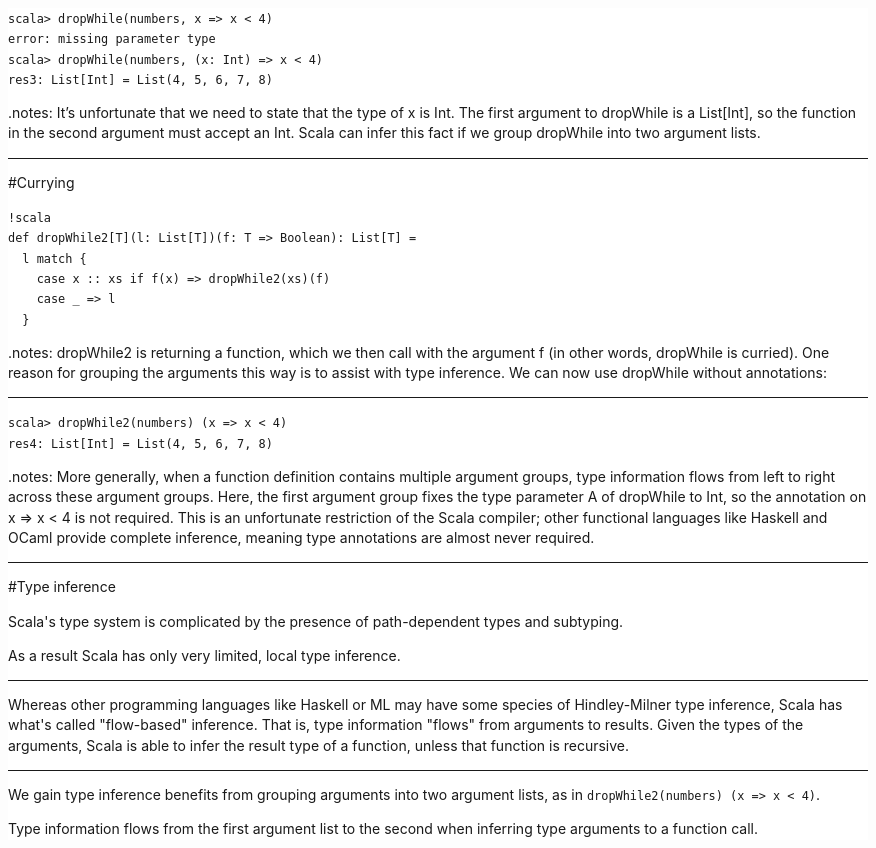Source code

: 

    scala> dropWhile(numbers, x => x < 4)
    error: missing parameter type
    scala> dropWhile(numbers, (x: Int) => x < 4)
    res3: List[Int] = List(4, 5, 6, 7, 8)

.notes:  It’s unfortunate that we need to state that the type of x is Int. The first argument to dropWhile is a List[Int], so the function in the second argument must accept an Int. Scala can infer this fact if we group dropWhile into two argument lists.

---

#Currying

    !scala
    def dropWhile2[T](l: List[T])(f: T => Boolean): List[T] =
      l match {
        case x :: xs if f(x) => dropWhile2(xs)(f)
        case _ => l
      }

.notes: dropWhile2 is returning a function, which we then call with the argument f (in other words, dropWhile is curried). One reason for grouping the arguments this way is to assist with type inference. We can now use dropWhile without annotations:

---

    scala> dropWhile2(numbers) (x => x < 4)
    res4: List[Int] = List(4, 5, 6, 7, 8)

.notes:  More generally, when a function definition contains multiple argument groups, type information flows from left to right across these argument groups. Here, the first argument group fixes the type parameter A of dropWhile to Int, so the annotation on x => x < 4 is not required. This is an  unfortunate restriction of the Scala compiler; other functional languages like Haskell and OCaml provide complete inference, meaning type annotations are almost never required.

---

#Type inference

Scala's type system is complicated by the presence of path-dependent types and subtyping.

As a result Scala has only very limited, local type inference.

---

Whereas other programming languages like Haskell or ML may have some species of Hindley-Milner type inference, Scala has what's called "flow-based" inference. That is, type information "flows" from arguments to results. Given the types of the arguments, Scala is able to infer the result type of a function, unless that function is recursive.

---

We gain type inference benefits from grouping arguments into two argument lists, as in `dropWhile2(numbers) (x => x < 4)`.

Type information flows from the first argument list to the second when inferring type arguments to a function call.
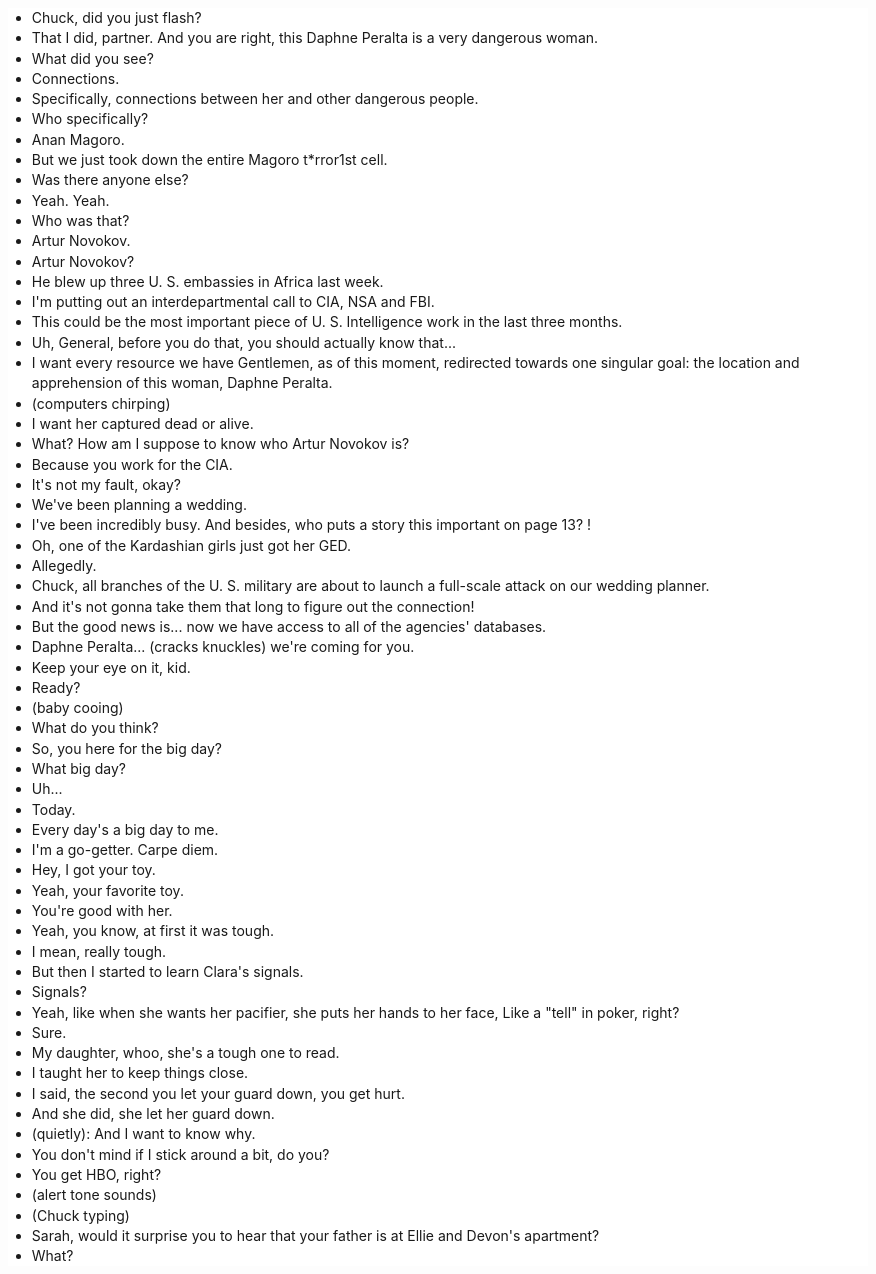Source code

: - Chuck, did you just flash?
- That I did, partner. And you are right, this Daphne Peralta is a very dangerous woman.
- What did you see?
- Connections.
- Specifically, connections between her and other dangerous people.
- Who specifically?
- Anan Magoro.
- But we just took down the entire Magoro t\*rror1st cell.
- Was there anyone else?
- Yeah. Yeah.
- Who was that?
- Artur Novokov.
- Artur Novokov?
- He blew up three U. S. embassies in Africa last week.
- I'm putting out an interdepartmental call to CIA, NSA and FBI.
- This could be the most important piece of U. S. Intelligence work in the last three months.
- Uh, General, before you do that, you should actually know that...
- I want every resource we have Gentlemen, as of this moment, redirected towards one singular goal: the location and apprehension of this woman, Daphne Peralta.
- (computers chirping)
- I want her captured dead or alive.
- What? How am I suppose to know who Artur Novokov is?
- Because you work for the CIA.
- It's not my fault, okay?
- We've been planning a wedding.
- I've been incredibly busy. And besides, who puts a story this important on page 13? !
- Oh, one of the Kardashian girls just got her GED.
- Allegedly.
- Chuck, all branches of the U. S. military are about to launch a full-scale attack on our wedding planner.
- And it's not gonna take them that long to figure out the connection!
- But the good news is... now we have access to all of the agencies' databases.
- Daphne Peralta... (cracks knuckles) we're coming for you.
- Keep your eye on it, kid.
- Ready?
- (baby cooing)
- What do you think?
- So, you here for the big day?
- What big day?
- Uh...
- Today.
- Every day's a big day to me.
- I'm a go-getter. Carpe diem.
- Hey, I got your toy.
- Yeah, your favorite toy.
- You're good with her.
- Yeah, you know, at first it was tough.
- I mean, really tough.
- But then I started to learn Clara's signals.
- Signals?
- Yeah, like when she wants her pacifier, she puts her hands to her face, Like a "tell" in poker, right?
- Sure.
- My daughter, whoo, she's a tough one to read.
- I taught her to keep things close.
- I said, the second you let your guard down, you get hurt.
- And she did, she let her guard down.
- (quietly): And I want to know why.
- You don't mind if I stick around a bit, do you?
- You get HBO, right?
- (alert tone sounds)
- (Chuck typing)
- Sarah, would it surprise you to hear that your father is at Ellie and Devon's apartment?
- What?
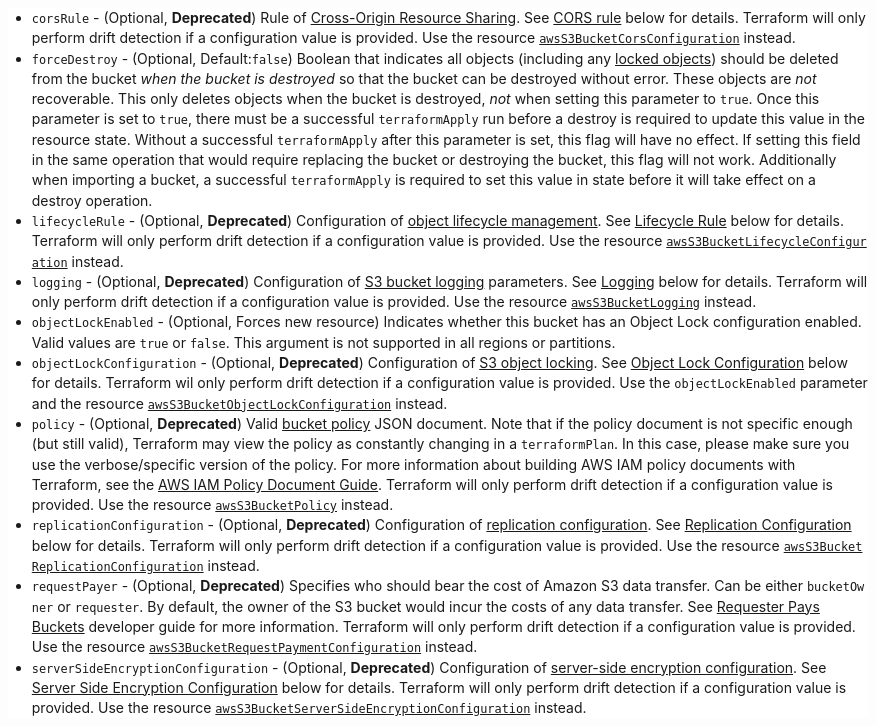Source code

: * `corsRule` - (Optional, **Deprecated**) Rule of [Cross-Origin Resource Sharing](https://docs.aws.amazon.com/AmazonS3/latest/dev/cors.html). See [CORS rule](#cors-rule) below for details. Terraform will only perform drift detection if a configuration value is provided. Use the resource [`awsS3BucketCorsConfiguration`](s3_bucket_cors_configuration.html.markdown) instead.
* `forceDestroy` - (Optional, Default:`false`) Boolean that indicates all objects (including any [locked objects](https://docs.aws.amazon.com/AmazonS3/latest/dev/object-lock-overview.html)) should be deleted from the bucket *when the bucket is destroyed* so that the bucket can be destroyed without error. These objects are *not* recoverable. This only deletes objects when the bucket is destroyed, *not* when setting this parameter to `true`. Once this parameter is set to `true`, there must be a successful `terraformApply` run before a destroy is required to update this value in the resource state. Without a successful `terraformApply` after this parameter is set, this flag will have no effect. If setting this field in the same operation that would require replacing the bucket or destroying the bucket, this flag will not work. Additionally when importing a bucket, a successful `terraformApply` is required to set this value in state before it will take effect on a destroy operation.
* `lifecycleRule` - (Optional, **Deprecated**) Configuration of [object lifecycle management](http://docs.aws.amazon.com/AmazonS3/latest/dev/object-lifecycle-mgmt.html). See [Lifecycle Rule](#lifecycle-rule) below for details. Terraform will only perform drift detection if a configuration value is provided.
  Use the resource [`awsS3BucketLifecycleConfiguration`](s3_bucket_lifecycle_configuration.html) instead.
* `logging` - (Optional, **Deprecated**) Configuration of [S3 bucket logging](https://docs.aws.amazon.com/AmazonS3/latest/UG/ManagingBucketLogging.html) parameters. See [Logging](#logging) below for details. Terraform will only perform drift detection if a configuration value is provided.
  Use the resource [`awsS3BucketLogging`](s3_bucket_logging.html.markdown) instead.
* `objectLockEnabled` - (Optional, Forces new resource) Indicates whether this bucket has an Object Lock configuration enabled. Valid values are `true` or `false`. This argument is not supported in all regions or partitions.
* `objectLockConfiguration` - (Optional, **Deprecated**) Configuration of [S3 object locking](https://docs.aws.amazon.com/AmazonS3/latest/dev/object-lock.html). See [Object Lock Configuration](#object-lock-configuration) below for details.
  Terraform wil only perform drift detection if a configuration value is provided.
  Use the `objectLockEnabled` parameter and the resource [`awsS3BucketObjectLockConfiguration`](s3_bucket_object_lock_configuration.html.markdown) instead.
* `policy` - (Optional, **Deprecated**) Valid [bucket policy](https://docs.aws.amazon.com/AmazonS3/latest/dev/example-bucket-policies.html) JSON document. Note that if the policy document is not specific enough (but still valid), Terraform may view the policy as constantly changing in a `terraformPlan`. In this case, please make sure you use the verbose/specific version of the policy. For more information about building AWS IAM policy documents with Terraform, see the [AWS IAM Policy Document Guide](https://learn.hashicorp.com/terraform/aws/iam-policy).
  Terraform will only perform drift detection if a configuration value is provided.
  Use the resource [`awsS3BucketPolicy`](s3_bucket_policy.html) instead.
* `replicationConfiguration` - (Optional, **Deprecated**) Configuration of [replication configuration](http://docs.aws.amazon.com/AmazonS3/latest/dev/crr.html). See [Replication Configuration](#replication-configuration) below for details. Terraform will only perform drift detection if a configuration value is provided.
  Use the resource [`awsS3BucketReplicationConfiguration`](s3_bucket_replication_configuration.html) instead.
* `requestPayer` - (Optional, **Deprecated**) Specifies who should bear the cost of Amazon S3 data transfer.
  Can be either `bucketOwner` or `requester`. By default, the owner of the S3 bucket would incur the costs of any data transfer.
  See [Requester Pays Buckets](http://docs.aws.amazon.com/AmazonS3/latest/dev/RequesterPaysBuckets.html) developer guide for more information.
  Terraform will only perform drift detection if a configuration value is provided.
  Use the resource [`awsS3BucketRequestPaymentConfiguration`](s3_bucket_request_payment_configuration.html) instead.
* `serverSideEncryptionConfiguration` - (Optional, **Deprecated**) Configuration of [server-side encryption configuration](http://docs.aws.amazon.com/AmazonS3/latest/dev/bucket-encryption.html). See [Server Side Encryption Configuration](#server-side-encryption-configuration) below for details.
  Terraform will only perform drift detection if a configuration value is provided.
  Use the resource [`awsS3BucketServerSideEncryptionConfiguration`](s3_bucket_server_side_encryption_configuration.html) instead.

- - - - -

TASK GOAL
Show all lines of the material in which the word "types" can be found.

EXPECTED ANSWER
Scala's type system is complicated by the presence of path-dependent types and subtyping.
Whereas other programming languages like Haskell or ML may have some species of Hindley-Milner type inference, Scala has what's called "flow-based" inference. That is, type information "flows" from arguments to results. Given the types of the arguments, Scala is able to infer the result type of a function, unless that function is recursive.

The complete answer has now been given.